### [What you should do]
Find every line containing the string "intellectual" in the data below, and report how many there are, with no other words.

Given data Block Start

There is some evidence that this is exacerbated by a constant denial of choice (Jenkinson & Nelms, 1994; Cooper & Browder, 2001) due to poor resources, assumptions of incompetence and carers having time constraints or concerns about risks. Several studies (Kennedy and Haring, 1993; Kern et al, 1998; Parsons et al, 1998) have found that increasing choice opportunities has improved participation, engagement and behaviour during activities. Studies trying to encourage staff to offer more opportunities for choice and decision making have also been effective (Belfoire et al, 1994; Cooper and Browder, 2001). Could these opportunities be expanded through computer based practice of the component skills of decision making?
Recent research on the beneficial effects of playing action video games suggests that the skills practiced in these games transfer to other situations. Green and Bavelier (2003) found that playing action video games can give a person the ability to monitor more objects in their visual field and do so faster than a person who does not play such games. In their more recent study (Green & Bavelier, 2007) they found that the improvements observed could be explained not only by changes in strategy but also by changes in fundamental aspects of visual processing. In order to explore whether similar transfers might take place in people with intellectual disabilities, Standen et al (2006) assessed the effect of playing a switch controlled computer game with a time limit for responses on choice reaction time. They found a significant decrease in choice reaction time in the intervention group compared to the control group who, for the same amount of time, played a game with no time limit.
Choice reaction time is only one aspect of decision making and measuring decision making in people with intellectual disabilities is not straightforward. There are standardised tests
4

Given data Block End

### [Response to this task]
2